* Text
#####
One million people affected by Mexico floods
Rescuers worked yesterday on saving hundreds of thousands of people trapped by the worst floods ever recorded in Mexico's southern state of Tabasco, with more than one million residents affected.
The oil-rich state the size of Belgium is now 80 percent underwater, officials said, adding that they expect more rain in the coming days.
"New Orleans was small compared to this," said state Governor Andres Granier, comparing the disaster to the flooding caused by Hurricane Katrina in 2005.
Rivers continued to swell due to the non-stop rain, and more than 850 towns have been flooded in the Gulf of Mexico state, officials said.
"Of the 2.1 million Tabasquenos, more than half are suffering from this serious problem that has not been experienced in the history of Tabasco," Granier told reporters late Thursday.
But where Katrina killed more than 1,000 people in New Orleans alone, the flooding in Tabasco has only claimed one life so far.
"Around 300,000 people are still trapped in their homes in different locations," Granier said, adding that army and navy helicopters and rescue boats were working on the rescue effort.
Tabasco "is devastated," he said of the 29,000 square kilometer (11,000 square mile) state. "100 percent of crops are lost."
Granier warned that the flooding could get even worse as forecasters say a new cold front could bring more rain over the weekend.
President Felipe Calderon urged Mexicans to donate aid to flood victims in an address to the nation late Thursday.
"The situation is extraordinarily grave," he said, describing the flooding as "one of the worst natural disasters in the history of the country."
Many Tabasquenos "have lost their homes, their belongings, their crops, and the means to maintain their children," he said. "Others remain in their homes but with no access to food, water or medicine."
Calderon earlier ordered the secretaries of national defense, navy, social development and environment as well as his chief of cabinet to travel to Tabasco to personally direct rescue and aid efforts.
Some 400 doctors and health workers were deployed to more than 300 towns in the region to detect any outbreak of infections, according to Tabasco's civil protection agency.
The floods began last week when a cold front brought heavy rain that caused the Grijalva, Carrizal and Puxcatan rivers to burst their banks.
Soldiers and state authorities had placed more than 700,000 sand bags along the rivers to prevent flooding, but the water rose above the barriers.
The floods worsened over the past three days as authorities drained water from two dams in the neighboring state of Chiapas to prevent them from exceeding their capacity.
The water rose again Thursday in the state capital of Villahermosa, which was flooded Wednesday after the Grijalva River burst its banks.
But hundreds of Villahermosa residents refused to leave their flooded homes amid reports of looting in the city of 750,000 people.
#####
* Aim of the exercise
In the Mexico floods article, reproduce verbatim the passage starting at "Rivers continued to" and ending at "the rescue effort.".
#####
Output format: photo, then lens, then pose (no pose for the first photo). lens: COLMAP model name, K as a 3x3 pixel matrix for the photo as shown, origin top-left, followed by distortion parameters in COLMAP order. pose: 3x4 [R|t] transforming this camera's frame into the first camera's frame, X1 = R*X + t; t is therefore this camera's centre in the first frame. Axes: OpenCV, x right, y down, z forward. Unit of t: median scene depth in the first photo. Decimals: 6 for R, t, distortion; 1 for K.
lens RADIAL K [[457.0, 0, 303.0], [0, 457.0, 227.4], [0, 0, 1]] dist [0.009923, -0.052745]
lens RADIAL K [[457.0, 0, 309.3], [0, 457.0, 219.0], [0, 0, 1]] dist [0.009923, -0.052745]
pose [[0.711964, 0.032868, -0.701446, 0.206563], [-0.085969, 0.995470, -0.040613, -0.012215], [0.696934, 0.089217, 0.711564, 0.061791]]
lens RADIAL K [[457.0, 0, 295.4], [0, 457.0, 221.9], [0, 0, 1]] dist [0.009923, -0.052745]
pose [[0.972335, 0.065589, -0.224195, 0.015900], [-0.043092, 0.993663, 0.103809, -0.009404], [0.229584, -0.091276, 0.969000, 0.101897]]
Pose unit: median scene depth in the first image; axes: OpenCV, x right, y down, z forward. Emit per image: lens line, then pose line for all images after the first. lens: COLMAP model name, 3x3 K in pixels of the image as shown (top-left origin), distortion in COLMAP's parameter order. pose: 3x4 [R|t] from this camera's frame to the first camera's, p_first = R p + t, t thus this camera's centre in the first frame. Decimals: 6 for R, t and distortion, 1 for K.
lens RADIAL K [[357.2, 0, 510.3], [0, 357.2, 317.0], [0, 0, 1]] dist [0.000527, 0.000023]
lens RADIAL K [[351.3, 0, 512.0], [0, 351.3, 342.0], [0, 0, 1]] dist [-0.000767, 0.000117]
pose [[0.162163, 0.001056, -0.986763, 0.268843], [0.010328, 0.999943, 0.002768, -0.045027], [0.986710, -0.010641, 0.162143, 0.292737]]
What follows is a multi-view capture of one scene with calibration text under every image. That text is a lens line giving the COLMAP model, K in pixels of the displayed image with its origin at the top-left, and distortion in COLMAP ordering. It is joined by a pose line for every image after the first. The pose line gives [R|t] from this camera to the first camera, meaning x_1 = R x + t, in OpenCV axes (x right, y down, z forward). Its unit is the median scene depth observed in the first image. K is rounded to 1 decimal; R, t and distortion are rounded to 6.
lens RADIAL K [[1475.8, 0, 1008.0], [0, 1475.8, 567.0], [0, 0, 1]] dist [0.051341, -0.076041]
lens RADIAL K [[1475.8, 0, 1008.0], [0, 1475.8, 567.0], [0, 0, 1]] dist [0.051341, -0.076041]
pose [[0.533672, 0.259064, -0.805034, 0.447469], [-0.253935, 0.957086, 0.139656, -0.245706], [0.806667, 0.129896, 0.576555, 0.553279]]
#####
* Answer area
Rivers continued to swell due to the non-stop rain, and more than 850 towns have been flooded in the Gulf of Mexico state, officials said.
"Of the 2.1 million Tabasquenos, more than half are suffering from this serious problem that has not been experienced in the history of Tabasco," Granier told reporters late Thursday.
But where Katrina killed more than 1,000 people in New Orleans alone, the flooding in Tabasco has only claimed one life so far.
"Around 300,000 people are still trapped in their homes in different locations," Granier said, adding that army and navy helicopters and rescue boats were working on the rescue effort.